Task details —
Nothing besides a number belongs in the answer, which is how many lines of the listing contain the string "Draft".

+++

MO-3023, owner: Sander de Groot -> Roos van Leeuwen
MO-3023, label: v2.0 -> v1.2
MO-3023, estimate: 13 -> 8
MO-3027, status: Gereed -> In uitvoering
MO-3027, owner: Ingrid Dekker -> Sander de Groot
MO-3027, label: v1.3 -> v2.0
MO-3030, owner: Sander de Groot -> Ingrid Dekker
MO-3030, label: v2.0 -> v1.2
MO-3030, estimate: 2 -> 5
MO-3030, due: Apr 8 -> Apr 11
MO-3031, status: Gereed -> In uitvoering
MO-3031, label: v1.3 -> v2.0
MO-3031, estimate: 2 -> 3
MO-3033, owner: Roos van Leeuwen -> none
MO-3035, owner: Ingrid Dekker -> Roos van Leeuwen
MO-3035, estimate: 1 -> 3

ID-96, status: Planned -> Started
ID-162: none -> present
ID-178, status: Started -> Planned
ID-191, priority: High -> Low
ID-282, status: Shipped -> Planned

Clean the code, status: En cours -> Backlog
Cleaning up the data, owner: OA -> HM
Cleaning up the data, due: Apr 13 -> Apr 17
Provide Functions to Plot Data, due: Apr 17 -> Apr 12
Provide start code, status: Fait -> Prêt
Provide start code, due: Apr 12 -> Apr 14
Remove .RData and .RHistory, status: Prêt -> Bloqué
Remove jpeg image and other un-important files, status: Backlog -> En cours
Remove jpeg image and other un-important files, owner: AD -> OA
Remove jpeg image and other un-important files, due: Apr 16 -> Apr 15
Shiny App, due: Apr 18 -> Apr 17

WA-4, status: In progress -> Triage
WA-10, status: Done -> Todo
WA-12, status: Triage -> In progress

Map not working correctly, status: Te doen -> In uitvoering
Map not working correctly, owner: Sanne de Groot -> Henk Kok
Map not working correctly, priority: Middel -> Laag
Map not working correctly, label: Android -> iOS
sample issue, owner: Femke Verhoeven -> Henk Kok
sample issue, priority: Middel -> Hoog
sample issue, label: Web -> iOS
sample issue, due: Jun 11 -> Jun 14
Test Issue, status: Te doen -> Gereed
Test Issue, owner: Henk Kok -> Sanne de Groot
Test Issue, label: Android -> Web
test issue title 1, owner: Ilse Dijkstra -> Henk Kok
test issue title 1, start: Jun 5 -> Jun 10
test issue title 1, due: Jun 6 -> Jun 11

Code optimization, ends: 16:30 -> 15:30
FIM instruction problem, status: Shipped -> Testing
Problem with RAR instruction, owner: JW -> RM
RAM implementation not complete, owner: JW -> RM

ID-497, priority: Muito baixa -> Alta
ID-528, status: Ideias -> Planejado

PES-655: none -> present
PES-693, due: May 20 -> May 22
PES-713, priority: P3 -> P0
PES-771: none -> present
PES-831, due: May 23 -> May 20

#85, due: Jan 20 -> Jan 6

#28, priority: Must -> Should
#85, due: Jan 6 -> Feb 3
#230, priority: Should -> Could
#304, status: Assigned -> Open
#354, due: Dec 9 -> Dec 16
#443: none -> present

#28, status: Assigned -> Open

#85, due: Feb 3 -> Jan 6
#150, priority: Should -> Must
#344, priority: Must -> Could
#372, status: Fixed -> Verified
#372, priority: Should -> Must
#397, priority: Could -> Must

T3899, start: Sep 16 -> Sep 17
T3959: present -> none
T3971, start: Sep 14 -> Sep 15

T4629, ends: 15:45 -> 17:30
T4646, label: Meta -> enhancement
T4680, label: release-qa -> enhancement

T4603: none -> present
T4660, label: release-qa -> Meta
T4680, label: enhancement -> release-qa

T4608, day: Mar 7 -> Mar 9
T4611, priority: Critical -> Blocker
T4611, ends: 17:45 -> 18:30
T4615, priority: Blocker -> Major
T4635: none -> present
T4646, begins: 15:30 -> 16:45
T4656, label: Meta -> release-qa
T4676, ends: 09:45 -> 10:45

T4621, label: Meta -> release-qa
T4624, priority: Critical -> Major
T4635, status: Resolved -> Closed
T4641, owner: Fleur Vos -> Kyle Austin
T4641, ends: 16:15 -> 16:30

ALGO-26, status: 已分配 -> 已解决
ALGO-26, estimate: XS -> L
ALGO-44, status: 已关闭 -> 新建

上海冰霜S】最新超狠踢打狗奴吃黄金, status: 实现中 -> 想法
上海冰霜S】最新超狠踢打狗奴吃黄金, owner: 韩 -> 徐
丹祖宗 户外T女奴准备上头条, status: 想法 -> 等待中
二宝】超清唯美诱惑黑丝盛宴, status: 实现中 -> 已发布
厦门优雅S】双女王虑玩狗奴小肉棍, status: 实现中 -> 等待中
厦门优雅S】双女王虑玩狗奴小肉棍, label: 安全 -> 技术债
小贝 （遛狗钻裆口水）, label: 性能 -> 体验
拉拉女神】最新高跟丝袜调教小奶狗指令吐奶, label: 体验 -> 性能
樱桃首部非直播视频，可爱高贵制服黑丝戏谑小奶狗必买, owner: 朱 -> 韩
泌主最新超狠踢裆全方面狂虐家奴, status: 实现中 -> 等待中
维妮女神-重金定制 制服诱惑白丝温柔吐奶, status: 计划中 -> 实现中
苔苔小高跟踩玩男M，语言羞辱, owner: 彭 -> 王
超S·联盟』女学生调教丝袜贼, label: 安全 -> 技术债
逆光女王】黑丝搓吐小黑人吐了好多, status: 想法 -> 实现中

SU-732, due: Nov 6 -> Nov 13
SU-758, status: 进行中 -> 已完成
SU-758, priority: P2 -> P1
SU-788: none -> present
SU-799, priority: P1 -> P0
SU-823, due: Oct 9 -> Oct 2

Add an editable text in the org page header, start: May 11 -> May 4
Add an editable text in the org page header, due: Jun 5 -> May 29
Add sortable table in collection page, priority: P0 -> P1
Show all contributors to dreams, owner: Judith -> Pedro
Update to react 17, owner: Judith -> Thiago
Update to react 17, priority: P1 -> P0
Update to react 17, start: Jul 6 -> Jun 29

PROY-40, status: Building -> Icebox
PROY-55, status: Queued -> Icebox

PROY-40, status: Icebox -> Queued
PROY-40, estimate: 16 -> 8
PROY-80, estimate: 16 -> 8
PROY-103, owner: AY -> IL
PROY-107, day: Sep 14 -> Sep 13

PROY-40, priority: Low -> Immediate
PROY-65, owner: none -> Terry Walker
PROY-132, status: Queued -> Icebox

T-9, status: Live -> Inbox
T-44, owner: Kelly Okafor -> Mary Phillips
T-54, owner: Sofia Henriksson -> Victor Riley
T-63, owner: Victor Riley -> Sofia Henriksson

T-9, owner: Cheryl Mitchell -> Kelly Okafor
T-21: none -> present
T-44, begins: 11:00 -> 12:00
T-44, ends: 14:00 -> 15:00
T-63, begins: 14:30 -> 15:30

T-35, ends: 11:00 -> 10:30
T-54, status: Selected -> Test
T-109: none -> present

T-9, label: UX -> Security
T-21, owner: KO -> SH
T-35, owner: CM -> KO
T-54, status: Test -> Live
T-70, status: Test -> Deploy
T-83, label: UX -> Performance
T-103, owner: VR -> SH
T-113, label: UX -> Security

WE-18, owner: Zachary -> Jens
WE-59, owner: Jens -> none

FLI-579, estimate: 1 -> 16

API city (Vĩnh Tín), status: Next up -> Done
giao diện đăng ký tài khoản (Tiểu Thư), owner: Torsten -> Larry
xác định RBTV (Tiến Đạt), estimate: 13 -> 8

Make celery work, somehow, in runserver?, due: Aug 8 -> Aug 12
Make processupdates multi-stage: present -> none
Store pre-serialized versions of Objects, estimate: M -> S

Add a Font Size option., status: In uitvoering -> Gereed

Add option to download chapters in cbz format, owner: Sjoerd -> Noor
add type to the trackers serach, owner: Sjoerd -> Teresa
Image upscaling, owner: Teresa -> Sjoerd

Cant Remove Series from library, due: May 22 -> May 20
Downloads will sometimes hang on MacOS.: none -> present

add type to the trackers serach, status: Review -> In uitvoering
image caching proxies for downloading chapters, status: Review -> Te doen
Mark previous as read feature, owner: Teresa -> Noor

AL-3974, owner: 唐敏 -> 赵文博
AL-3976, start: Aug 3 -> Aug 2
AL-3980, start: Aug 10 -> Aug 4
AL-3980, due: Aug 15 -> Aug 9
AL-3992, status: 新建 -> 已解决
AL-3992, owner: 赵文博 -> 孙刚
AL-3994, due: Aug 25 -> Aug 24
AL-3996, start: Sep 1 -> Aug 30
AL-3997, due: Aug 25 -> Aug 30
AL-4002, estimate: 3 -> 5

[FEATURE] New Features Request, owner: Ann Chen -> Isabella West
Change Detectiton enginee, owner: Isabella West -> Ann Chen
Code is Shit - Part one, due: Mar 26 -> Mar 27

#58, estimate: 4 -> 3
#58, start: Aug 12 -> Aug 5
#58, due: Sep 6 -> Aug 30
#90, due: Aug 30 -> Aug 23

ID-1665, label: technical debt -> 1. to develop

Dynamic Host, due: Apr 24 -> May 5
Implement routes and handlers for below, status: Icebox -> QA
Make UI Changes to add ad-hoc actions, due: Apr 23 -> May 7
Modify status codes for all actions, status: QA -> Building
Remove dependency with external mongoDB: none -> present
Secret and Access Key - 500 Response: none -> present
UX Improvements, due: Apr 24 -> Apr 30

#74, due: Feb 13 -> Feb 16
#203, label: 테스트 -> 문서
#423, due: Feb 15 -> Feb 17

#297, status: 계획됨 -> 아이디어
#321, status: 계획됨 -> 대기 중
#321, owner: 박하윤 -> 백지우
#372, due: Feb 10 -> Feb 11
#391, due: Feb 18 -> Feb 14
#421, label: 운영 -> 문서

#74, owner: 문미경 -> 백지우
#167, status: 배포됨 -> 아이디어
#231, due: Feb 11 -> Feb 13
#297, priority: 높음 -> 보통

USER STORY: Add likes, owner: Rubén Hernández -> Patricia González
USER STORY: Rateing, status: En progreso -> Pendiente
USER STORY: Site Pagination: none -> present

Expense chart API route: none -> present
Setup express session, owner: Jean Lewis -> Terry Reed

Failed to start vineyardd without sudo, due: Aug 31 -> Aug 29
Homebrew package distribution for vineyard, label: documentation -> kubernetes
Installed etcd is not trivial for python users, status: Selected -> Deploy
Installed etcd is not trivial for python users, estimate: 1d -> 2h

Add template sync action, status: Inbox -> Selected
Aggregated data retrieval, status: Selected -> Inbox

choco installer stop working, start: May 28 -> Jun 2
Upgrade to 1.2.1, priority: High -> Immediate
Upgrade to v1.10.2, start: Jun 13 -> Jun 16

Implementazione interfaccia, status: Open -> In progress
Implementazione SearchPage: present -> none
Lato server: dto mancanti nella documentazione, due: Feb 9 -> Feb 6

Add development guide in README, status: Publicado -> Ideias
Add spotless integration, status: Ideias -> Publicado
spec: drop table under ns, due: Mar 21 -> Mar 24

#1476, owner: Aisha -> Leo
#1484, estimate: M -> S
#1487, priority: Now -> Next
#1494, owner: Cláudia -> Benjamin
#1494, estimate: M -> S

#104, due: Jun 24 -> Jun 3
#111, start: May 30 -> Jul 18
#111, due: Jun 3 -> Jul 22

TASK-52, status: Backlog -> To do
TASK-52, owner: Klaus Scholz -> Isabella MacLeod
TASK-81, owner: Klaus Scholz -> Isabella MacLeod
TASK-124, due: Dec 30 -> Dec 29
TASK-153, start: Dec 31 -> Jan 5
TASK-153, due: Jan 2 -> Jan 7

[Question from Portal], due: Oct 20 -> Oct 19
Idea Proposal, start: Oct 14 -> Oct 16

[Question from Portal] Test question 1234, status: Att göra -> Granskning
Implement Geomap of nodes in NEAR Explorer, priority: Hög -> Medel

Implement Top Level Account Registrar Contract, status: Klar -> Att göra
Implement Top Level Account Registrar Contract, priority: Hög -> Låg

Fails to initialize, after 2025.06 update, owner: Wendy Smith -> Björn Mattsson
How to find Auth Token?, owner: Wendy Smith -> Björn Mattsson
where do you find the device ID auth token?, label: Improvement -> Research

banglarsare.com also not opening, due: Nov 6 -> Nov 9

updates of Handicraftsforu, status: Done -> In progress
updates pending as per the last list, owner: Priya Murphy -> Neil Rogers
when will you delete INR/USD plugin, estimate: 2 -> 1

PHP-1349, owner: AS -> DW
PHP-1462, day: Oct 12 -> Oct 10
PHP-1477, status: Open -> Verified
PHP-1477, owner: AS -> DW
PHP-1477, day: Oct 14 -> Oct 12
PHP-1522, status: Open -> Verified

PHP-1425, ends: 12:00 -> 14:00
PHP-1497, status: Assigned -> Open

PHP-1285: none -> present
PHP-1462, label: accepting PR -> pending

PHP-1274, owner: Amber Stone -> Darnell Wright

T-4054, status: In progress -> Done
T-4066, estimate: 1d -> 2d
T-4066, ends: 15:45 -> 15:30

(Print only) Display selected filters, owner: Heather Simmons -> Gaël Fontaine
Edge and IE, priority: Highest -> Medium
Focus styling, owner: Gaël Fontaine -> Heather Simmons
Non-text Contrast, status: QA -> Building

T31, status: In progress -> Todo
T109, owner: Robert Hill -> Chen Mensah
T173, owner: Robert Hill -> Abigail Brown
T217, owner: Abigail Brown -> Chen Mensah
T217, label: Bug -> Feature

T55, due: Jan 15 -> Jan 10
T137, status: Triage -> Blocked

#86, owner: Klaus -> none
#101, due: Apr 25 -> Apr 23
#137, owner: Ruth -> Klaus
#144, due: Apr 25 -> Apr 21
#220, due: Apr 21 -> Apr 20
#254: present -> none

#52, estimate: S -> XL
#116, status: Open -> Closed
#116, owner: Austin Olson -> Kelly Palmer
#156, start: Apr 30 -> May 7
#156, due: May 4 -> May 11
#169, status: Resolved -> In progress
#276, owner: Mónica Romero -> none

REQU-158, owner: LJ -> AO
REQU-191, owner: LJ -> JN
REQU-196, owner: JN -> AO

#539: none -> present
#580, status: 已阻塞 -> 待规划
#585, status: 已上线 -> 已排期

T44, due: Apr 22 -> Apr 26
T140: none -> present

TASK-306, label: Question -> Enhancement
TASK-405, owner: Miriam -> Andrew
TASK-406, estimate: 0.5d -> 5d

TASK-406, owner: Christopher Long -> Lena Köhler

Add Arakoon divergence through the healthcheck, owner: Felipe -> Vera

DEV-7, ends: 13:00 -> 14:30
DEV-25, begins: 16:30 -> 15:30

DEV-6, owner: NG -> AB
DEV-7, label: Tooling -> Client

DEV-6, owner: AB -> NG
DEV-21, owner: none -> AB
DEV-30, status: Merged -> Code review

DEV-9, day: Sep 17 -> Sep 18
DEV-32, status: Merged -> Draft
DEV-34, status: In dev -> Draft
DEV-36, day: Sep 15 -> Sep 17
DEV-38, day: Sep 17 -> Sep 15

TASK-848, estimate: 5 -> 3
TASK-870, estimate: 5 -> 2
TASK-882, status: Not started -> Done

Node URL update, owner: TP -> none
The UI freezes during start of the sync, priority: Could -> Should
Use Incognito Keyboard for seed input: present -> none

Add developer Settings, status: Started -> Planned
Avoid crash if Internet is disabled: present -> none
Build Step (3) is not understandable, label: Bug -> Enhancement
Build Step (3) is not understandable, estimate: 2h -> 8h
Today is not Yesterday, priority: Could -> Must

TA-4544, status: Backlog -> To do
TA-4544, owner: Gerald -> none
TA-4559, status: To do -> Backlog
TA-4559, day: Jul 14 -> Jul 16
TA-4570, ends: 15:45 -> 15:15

+++

Expected answer —
2